I’m still digging up newly-encountered stuff which appeared 2015-2017.

Such as the £1.99 Kindle ebook of The Lurking Chronology: A Timeline of the Derleth Mythos (2015). Only 46 pages (Amazon says 44), but I can imagine that new Mythos writers will probably want this sitting alongside the old Chronology out of Time pamphlet (which laid out the interior chronology of the Lovecraft stories) and the latest edition of the 400+ page Cthulhu Mythos Encyclopedia which puts it all in a handy A-Z format.

The Lurking Chronology is so short that the 10% Kindle sample includes none of the actual Chronology, so I don’t know how telegraphed or fulsome the dated entries are. Given the apparently large size of the Derleth Mythos, I imagine it’s a fairly brisk canter through the dates. There’s only one brief review worth having, and even that only says it’s a “useful tool” in “40 pages of text”, with no details of the format of the entries.

Anyway, finding this vague item spurred me to plug “Derleth” into Amazon, to see what’s out there in 2019. It appears that there’s still no ‘Best of the Derleth Mythos’ in audiobook, sadly. I prefer good audiobooks for fiction, these days. If there was such a thing, and ideally from a reader of Wayne June or Phil Dragash quality, then it might persuade me to consider spending some time revisiting the Derleth Mythos. I had read him way back when I first discovered Lovecraft, via some of the UK’s Panther 1970s paperback reprints of the ‘collaborations’, but I don’t really recall his tales now.

But my search for “Derleth” on Amazon did pop up a new affordable £3.86 Kindle ebook of the A Look Behind the Derleth Mythos: Origins of the Cthulhu Mythos (2015) which is stated by the Amazon page to be a “3rd edition”. I knew there were two editions, the hardback and then the revised paperback, and that much of the “academic apparatus” was said to have been jettisoned for the paperback.

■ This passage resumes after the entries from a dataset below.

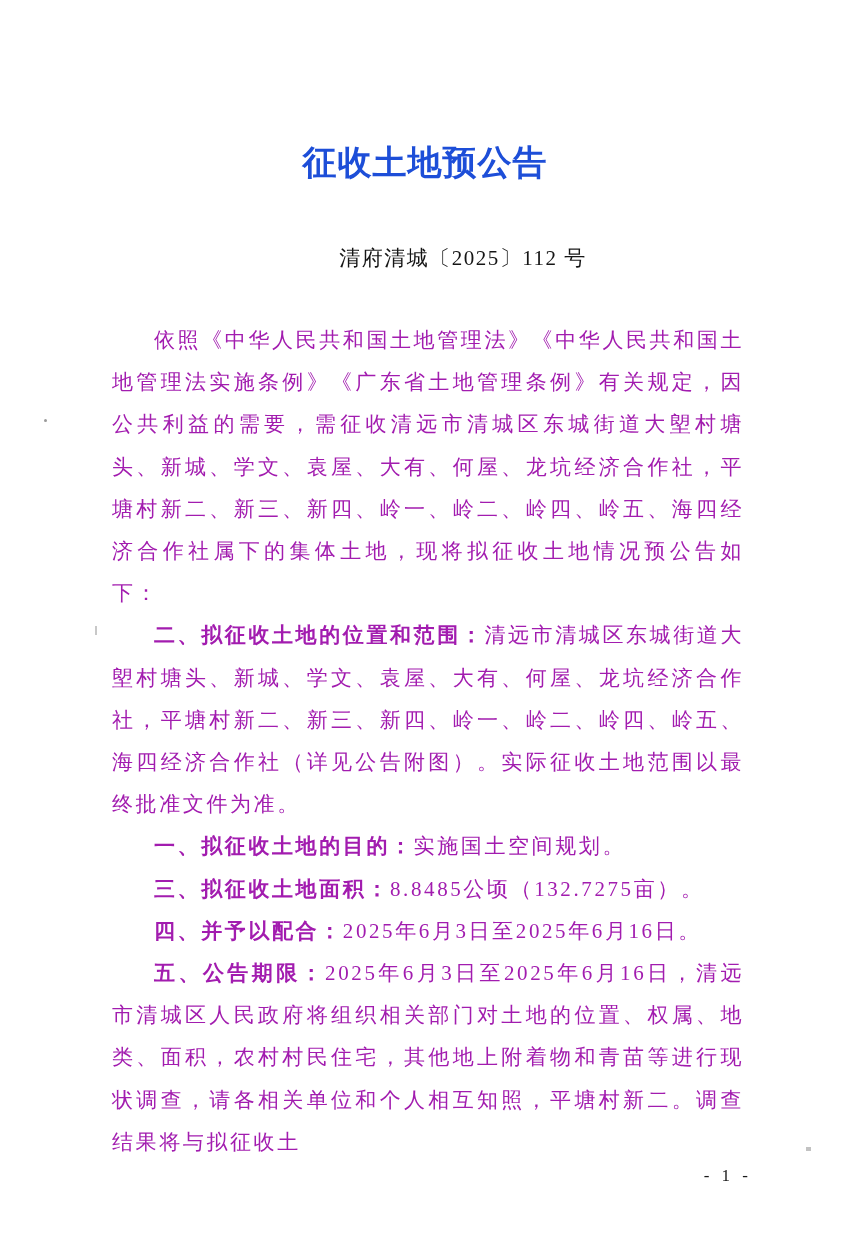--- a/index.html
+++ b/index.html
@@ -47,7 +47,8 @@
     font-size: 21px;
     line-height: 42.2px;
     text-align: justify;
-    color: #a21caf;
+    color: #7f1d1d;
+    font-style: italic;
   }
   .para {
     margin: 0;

Amazon’s 10% free sample, sent through to my Kindle, proved to be very substantial. It also gave me the element I most wanted, which is the opening section. This usefully collates evidence for Lovecraft’s attitudes to: i) his own use of small elements and hints gleaned from previous writers, ii) his comments on the unfixed nature of his own evolving backdrop of story-lore, iii) the tacit encouragement he gave to fellow writers to make occasional passing mention of his story-lore, and iv) Hugh B. Cave, who Lovecraft evidently felt had ‘overstepped the mark’. The chapter doesn’t also look to the poetry for evidence, as it might, in poems such as “On the Thing in The Woods”.

As a text the sample for A Look Behind the Derleth Mythos is extremely slick. But I’m not inclined to pick through the rest of its twists and turns re: Derleth. I’m really not that interested in post-1945 Mythos stories, as none I’ve tried make me think “I’m reading a lost Lovecraft story”. But I may well get the full book for review at some point in the future, and skim some of the sections which appear to painstakingly assess and categorise Derleth’s output. I’d focus instead on any biographical elements related to Lovecraft’s estate, such as the precise details of Derleth’s relations with and shunning of Barlow shortly after Lovecraft’s death — I assume the book examines that key historical pivot in detail.

The 10% free sample confirms the “3.0” or third edition, and that it’s “revised”, but the sample has no details of what’s been fixed or changed. Perhaps there’s a changelog at the back of the full book, but that’s just my guess.